AFP, publié le dimanche 25 septembre 2022 à 13h30.
Bien plus que de gros cailloux potentiellement dangereux, les astéroïdes sont de petits mondes géologiques variés qui racontent l’origine du système solaire, mais ils sont encore peu connus : c’est pour explorer cette « terra incognita » que la sonde HERA va remonter, dans le sillage de DARD.
Dans la nuit de lundi à mardi, la mission DART de la NASA tentera de dévier la trajectoire d’un astéroïde en entrant en collision avec Dimorphos, une petite « lune » en orbite autour d’un astéroïde plus gros, Didymos, situé à 11 millions de kilomètres de la Terre.
Cette expérience grandeur nature vise à raccourcir la durée de l’orbite du petit astéroïde autour du plus grand, pour savoir si l’humanité est capable de modifier volontairement l’orbite d’un astéroïde qui menace notre planète.
« Un tel système de deux astéroïdes est un banc d’essai parfait pour une expérience de défense planétaire, mais c’est aussi un environnement complètement nouveau », a déclaré Ian Carnelli, responsable de la mission HERA pour l’Agence spatiale européenne (ESA).
La sonde européenne, baptisée HERA en hommage à la déesse grecque du mariage, sera lancée en octobre 2024 et arrivera à Dimorphos en 2026. Objectif : revenir sur la « scène du crime » pour évaluer les conséquences de l’impact du DART.
Ainsi, le test de déviation sera entièrement documenté, grâce aux informations collectées par les instruments HERA (caméras, laser, imageurs haute résolution, radar, etc.). Cela permet aux experts de la défense planétaire d’alimenter de manière fiable des modèles pour extrapoler des scénarios d’impact.
« Nous devons connaître la nature et la composition des astéroïdes car, selon la texture de la roche, ils ne représentent pas le même danger », a souligné l’administrateur associé de la NASA, Bhavya Lal, lors du Congrès international d’astronautique cette semaine à Paris.
Les scientifiques s’attendent à être surpris par les résultats des études. Car « on ignore presque tout » sur ces corps célestes, explique Patrick Michel, chercheur principal à l’HERA. « C’est un nouveau monde que nous allons explorer ».

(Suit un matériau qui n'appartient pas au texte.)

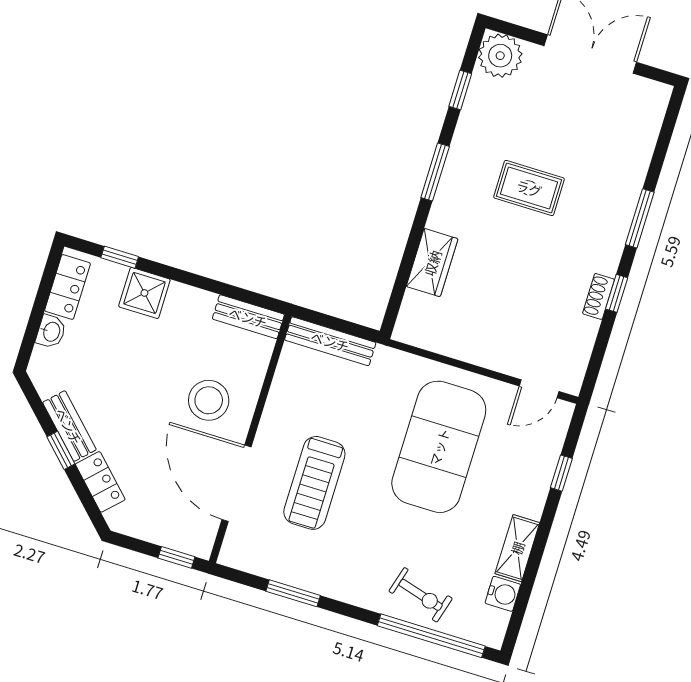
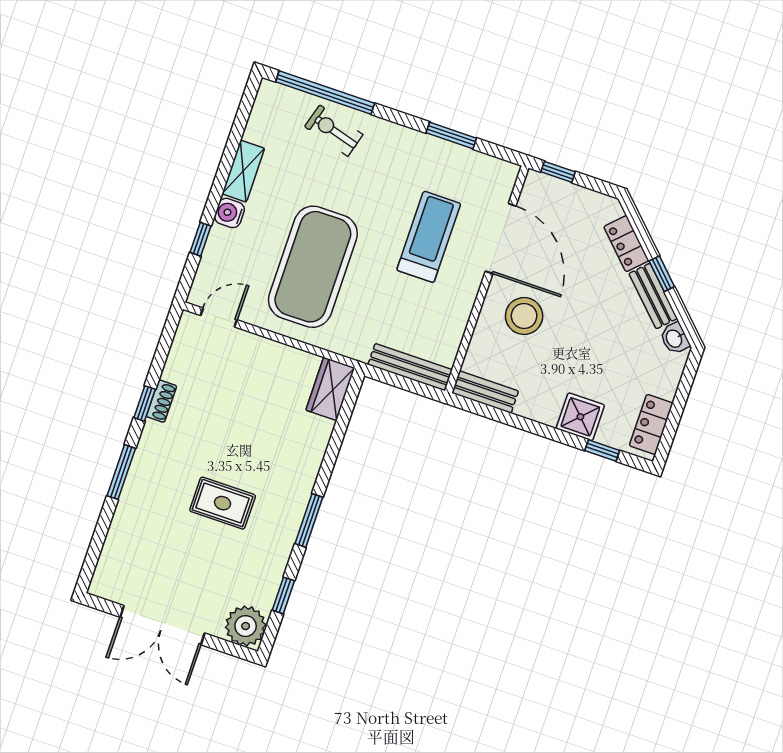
wardrobe: (432, 263) -> (330, 389), moved
washbasin: (51, 332) -> (675, 338), moved, turned -45
water cooler: (503, 594) -> (229, 213), moved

Pour cet astrophysicien, les astéroïdes ne sont « pas que des cailloux ennuyeux dans l’espace, mais de petits mondes géologiques fascinants et complexes, avec des cratères, des bassins, des champs de roches, des émissions de particules… »
Mais la science peine à comprendre ces territoires car l’attraction gravitationnelle sur leurs surfaces est très faible par rapport à celle de la Terre : Le comportement de la matière y est « totalement contre-intuitif, on ne peut pas se fier aux images pour savoir comment se comportent les astéroïdes, il faut aussi les toucher ». « , explique Patrick Michel.
Un exemple? Une petite explosion provoquée près de la surface de l’astéroïde Ryugu (découvert en 1999) a formé un cratère de 15 mètres, bien plus grand que ce que prévoyaient les simulations. Et bien que la roche soit censée être solide, « à l’impact la surface s’est comportée comme un liquide, n’est-ce pas étonnant ? ».
Les systèmes binaires tels que Didymos et son satellite Dimorphos représentent environ 15% des astéroïdes connus et n’ont pas encore été explorés.
Avec 160 mètres de diamètre (la taille de la Grande Pyramide de Gizeh), Dimorphos sera aussi le plus petit astéroïde jamais étudié.
Forme, masse, composition chimique, structure interne, résistance aux chocs, forme du cratère provoqué par DART : les instruments d’HERA doivent révéler les secrets de Dimorphos. À la fin de la mission, un microsatellite se posera même à la surface pour mesurer ses rebonds.
Cette documentation inédite aidera également les astrophysiciens à remonter le temps, car les astéroïdes sont d’excellents « traceurs de l’histoire du système solaire », précise Patrick Michel. En effet, ces petits corps rocheux ont conservé la mémoire de la composition du système et de ses planètes, qui se sont formées par collisions.
« Aujourd’hui, nous sommes à une époque où toutes les surfaces solides du système solaire ont des cratères. Pour trouver le scénario original, nous devons comprendre ce qui se passe lorsque deux corps entrent en collision. » Pas en laboratoire, mais à échelle réelle grâce au couple DART-HERA, espèrent les scientifiques.